In the template, the bridge is used in static/<module-name>/src/App.js:

import { invoke } from "@forge/bridge";

invoke("exampleFunctionKey", { example: "my-invoke-variable" }).then(setData);

See Custom UI bridge reference documentation for the available bridge API methods.


Custom UI apps are hosted by Atlassian. To help mitigate some common classes of security vulnerabilities, such as cross-site scripting (XSS) and data injection, all custom UI apps are served with a content security policy (CSP). For your custom UI app to work as expected, your users must be on a CSP-compatible browser.

Default limitations

By default, the CSP used in custom UI apps restricts some behavior. For example:

  • All scripts and assets used in your custom UI app must come from the same resource directory as your custom UI app. This means that you cannot use scripts or images from external sources, such as Google Analytics or Sentry, in your static assets. This is to help mitigate cross-site scripting vulnerabilities.
  • In a similar way, you cannot fetch APIs from your static assets. Instead, you must use the invoke method from the custom UI bridge to run an Atlassian-hosted backend FaaS function, where you may fetch from your desired APIs, and return the required data to the frontend.

If there is code in your custom UI app that violates the CSP, the app will not behave as expected, and an error will be shown in the browser console.

Custom content security and egress controls

Having visibility and control over the external systems that your app communicates and shares data with helps maintain the security of your app and your app users.

To enable this, we're providing a way to add permissions to share data with external resources, as well as to use custom Content Security Policies (CSP).

See add content security and egress controls to know how to set this up for your Forge app.

Inline styles

To include inline CSS in your app, follow the instructions on how to (use custom content security policies)[/platform/forge/add-content-security-and-egress-controls/#use-custom-content-security-policies].

Accessing static assets

Since the static assets of a custom UI app are distributed via a URL with a particular path that identifies your app, you should use relative paths when accessing these assets from your custom UI app.
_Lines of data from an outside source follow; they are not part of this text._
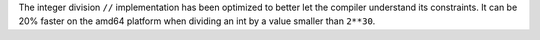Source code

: The integer division ``//`` implementation has been optimized to better let the
compiler understand its constraints. It can be 20% faster on the amd64 platform
when dividing an int by a value smaller than ``2**30``.
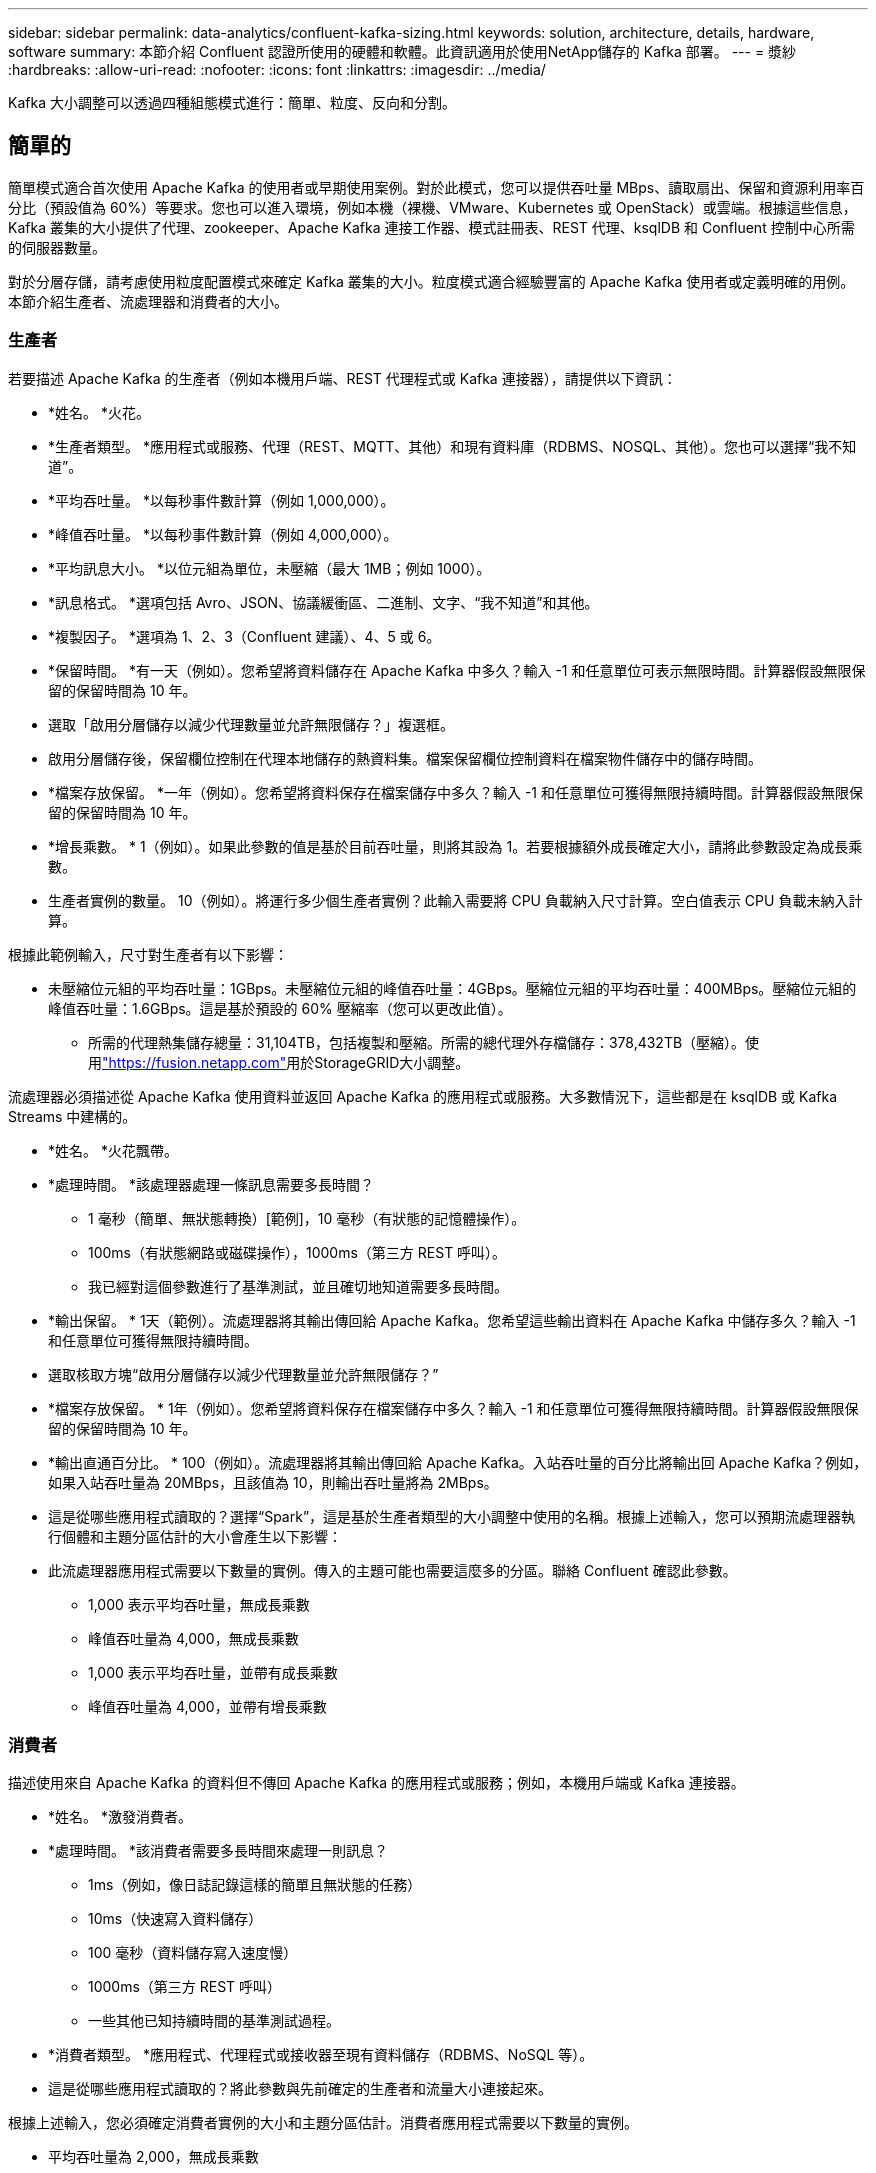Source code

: ---
sidebar: sidebar 
permalink: data-analytics/confluent-kafka-sizing.html 
keywords: solution, architecture, details, hardware, software 
summary: 本節介紹 Confluent 認證所使用的硬體和軟體。此資訊適用於使用NetApp儲存的 Kafka 部署。 
---
= 漿紗
:hardbreaks:
:allow-uri-read: 
:nofooter: 
:icons: font
:linkattrs: 
:imagesdir: ../media/


[role="lead"]
Kafka 大小調整可以透過四種組態模式進行：簡單、粒度、反向和分割。



== 簡單的

簡單模式適合首次使用 Apache Kafka 的使用者或早期使用案例。對於此模式，您可以提供吞吐量 MBps、讀取扇出、保留和資源利用率百分比（預設值為 60%）等要求。您也可以進入環境，例如本機（裸機、VMware、Kubernetes 或 OpenStack）或雲端。根據這些信息，Kafka 叢集的大小提供了代理、zookeeper、Apache Kafka 連接工作器、模式註冊表、REST 代理、ksqlDB 和 Confluent 控制中心所需的伺服器數量。

對於分層存儲，請考慮使用粒度配置模式來確定 Kafka 叢集的大小。粒度模式適合經驗豐富的 Apache Kafka 使用者或定義明確的用例。本節介紹生產者、流處理器和消費者的大小。



=== 生產者

若要描述 Apache Kafka 的生產者（例如本機用戶端、REST 代理程式或 Kafka 連接器），請提供以下資訊：

* *姓名。 *火花。
* *生產者類型。 *應用程式或服務、代理（REST、MQTT、其他）和現有資料庫（RDBMS、NOSQL、其他）。您也可以選擇“我不知道”。
* *平均吞吐量。 *以每秒事件數計算（例如 1,000,000）。
* *峰值吞吐量。 *以每秒事件數計算（例如 4,000,000）。
* *平均訊息大小。 *以位元組為單位，未壓縮（最大 1MB；例如 1000）。
* *訊息格式。 *選項包括 Avro、JSON、協議緩衝區、二進制、文字、“我不知道”和其他。
* *複製因子。 *選項為 1、2、3（Confluent 建議）、4、5 或 6。
* *保留時間。 *有一天（例如）。您希望將資料儲存在 Apache Kafka 中多久？輸入 -1 和任意單位可表示無限時間。計算器假設無限保留的保留時間為 10 年。
* 選取「啟用分層儲存以減少代理數量並允許無限儲存？」複選框。
* 啟用分層儲存後，保留欄位控制在代理本地儲存的熱資料集。檔案保留欄位控制資料在檔案物件儲存中的儲存時間。
* *檔案存放保留。 *一年（例如）。您希望將資料保存在檔案儲存中多久？輸入 -1 和任意單位可獲得無限持續時間。計算器假設無限保留的保留時間為 10 年。
* *增長乘數。 * 1（例如）。如果此參數的值是基於目前吞吐量，則將其設為 1。若要根據額外成長確定大小，請將此參數設定為成長乘數。
* 生產者實例的數量。 10（例如）。將運行多少個生產者實例？此輸入需要將 CPU 負載納入尺寸計算。空白值表示 CPU 負載未納入計算。


根據此範例輸入，尺寸對生產者有以下影響：

* 未壓縮位元組的平均吞吐量：1GBps。未壓縮位元組的峰值吞吐量：4GBps。壓縮位元組的平均吞吐量：400MBps。壓縮位元組的峰值吞吐量：1.6GBps。這是基於預設的 60% 壓縮率（您可以更改此值）。
+
** 所需的代理熱集儲存總量：31,104TB，包括複製和壓縮。所需的總代理外存檔儲存：378,432TB（壓縮）。使用link:https://fusion.netapp.com["https://fusion.netapp.com"^]用於StorageGRID大小調整。




流處理器必須描述從 Apache Kafka 使用資料並返回 Apache Kafka 的應用程式或服務。大多數情況下，這些都是在 ksqlDB 或 Kafka Streams 中建構的。

* *姓名。 *火花飄帶。
* *處理時間。 *該處理器處理一條訊息需要多長時間？
+
** 1 毫秒（簡單、無狀態轉換）[範例]，10 毫秒（有狀態的記憶體操作）。
** 100ms（有狀態網路或磁碟操作），1000ms（第三方 REST 呼叫）。
** 我已經對這個參數進行了基準測試，並且確切地知道需要多長時間。


* *輸出保留。 * 1天（範例）。流處理器將其輸出傳回給 Apache Kafka。您希望這些輸出資料在 Apache Kafka 中儲存多久？輸入 -1 和任意單位可獲得無限持續時間。
* 選取核取方塊“啟用分層儲存以減少代理數量並允許無限儲存？”
* *檔案存放保留。 * 1年（例如）。您希望將資料保存在檔案儲存中多久？輸入 -1 和任意單位可獲得無限持續時間。計算器假設無限保留的保留時間為 10 年。
* *輸出直通百分比。 * 100（例如）。流處理器將其輸出傳回給 Apache Kafka。入站吞吐量的百分比將輸出回 Apache Kafka？例如，如果入站吞吐量為 20MBps，且該值為 10，則輸出吞吐量將為 2MBps。
* 這是從哪些應用程式讀取的？選擇“Spark”，這是基於生產者類型的大小調整中使用的名稱。根據上述輸入，您可以預期流處理器執行個體和主題分區估計的大小會產生以下影響：
* 此流處理器應用程式需要以下數量的實例。傳入的主題可能也需要這麼多的分區。聯絡 Confluent 確認此參數。
+
** 1,000 表示平均吞吐量，無成長乘數
** 峰值吞吐量為 4,000，無成長乘數
** 1,000 表示平均吞吐量，並帶有成長乘數
** 峰值吞吐量為 4,000，並帶有增長乘數






=== 消費者

描述使用來自 Apache Kafka 的資料但不傳回 Apache Kafka 的應用程式或服務；例如，本機用戶端或 Kafka 連接器。

* *姓名。 *激發消費者。
* *處理時間。 *該消費者需要多長時間來處理一則訊息？
+
** 1ms（例如，像日誌記錄這樣的簡單且無狀態的任務）
** 10ms（快速寫入資料儲存）
** 100 毫秒（資料儲存寫入速度慢）
** 1000ms（第三方 REST 呼叫）
** 一些其他已知持續時間的基準測試過程。


* *消費者類型。 *應用程式、代理程式或接收器至現有資料儲存（RDBMS、NoSQL 等）。
* 這是從哪些應用程式讀取的？將此參數與先前確定的生產者和流量大小連接起來。


根據上述輸入，您必須確定消費者實例的大小和主題分區估計。消費者應用程式需要以下數量的實例。

* 平均吞吐量為 2,000，無成長乘數
* 峰值吞吐量為 8,000，無成長乘數
* 平均吞吐量為 2,000，包括成長乘數
* 峰值吞吐量為 8,000，包括成長乘數


傳入的主題可能也需要這個數量的分區。聯絡 Confluent 進行確認。

除了對生產者、流處理器和消費者的要求之外，您還必須提供以下額外要求：

* *重建時間。 *例如4小時。如果 Apache Kafka 代理主機發生故障，其資料遺失，並且需要配置新主機來取代故障主機，那麼這個新主機必須多快重建自身？如果值未知，請將此參數留空。
* *資源利用率目標（百分比）。 *例如，60。您希望您的主機在平均吞吐量期間的使用率為何？  Confluent 建議利用率為 60%，除非您使用 Confluent 自平衡集群，在這種情況下利用率可能會更高。




=== 描述你的環境

* *您的叢集將在什麼環境中運作？ *亞馬遜網路服務、微軟 Azure、Google雲端平台、本地裸機、本地 VMware、本地 OpenStack 還是本地 Kubernates？
* *主人詳細資料。 *核心數：例如48個，網卡類型（10GbE、40GbE、16GbE、1GbE或其他類型）。
* *儲存磁碟區。 *主持人：12（例如）。每個主機支援多少個硬碟或 SSD？  Confluent 建議每台主機配備 12 個硬碟。
* *儲存容量/磁碟區（以 GB 為單位）。 * 1000（例如）。單一磁碟區可以儲存多少 GB 的儲存空間？  Confluent 建議使用 1TB 磁碟。
* 儲存配置。儲存卷如何配置？ Confluent 建議使用 RAID10 來充分利用 Confluent 的所有功能。也支援 JBOD、SAN、RAID 1、RAID 0、RAID 5 和其他類型。
* *單卷吞吐量（MBps）。 * 125（例如）。單一儲存卷每秒的讀取或寫入速度是多少兆位元組？  Confluent 建議使用標準硬碟，其吞吐量通常為 125MBps。
* *記憶體容量（GB）。 *  64（例如）。


確定環境變數後，選擇“Size my Cluster”。根據上面指出的範例參數，我們確定了 Confluent Kafka 的以下大小：

* *Apache Kafka。 *經紀人數量：22。您的叢集受儲存限制。考慮啟用分層儲存以減少主機數量並允許無限儲存。
* Apache ZooKeeper。數量：5；Apache Kafka Connect Workers：數量：2；Schema Registry：數量：2；REST Proxy：數量：2；ksqlDB：數量：2；Confluent Control Center：數量：1。


對於平台團隊，請使用反向模式，無需考慮用例。使用分區模式來計算單一主題需要多少個分區。看 https://eventsizer.io[]根據反向和分割模式進行大小調整。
For example, instead of including an image at "/assets/image.png", you should use "./assets/image.png".

If you're getting 403 forbidden errors, ensure in the generated index.html file that all the static files source is a relative path.

See the following step-by-step tutorial to start building a custom UI app in Jira.

Viewport size

Custom UI apps in certain module types can be displayed in various sizes. You can configure the viewportSize property of a module in the app’s manifest.yml file. See Modules to see which modules can be displayed in various sizes.

Look and feel

Your app's user experience is most effective when you keep its interface consistent with Atlassian's products. For guidance on doing so when using custom UI, refer to the Atlassian Design System.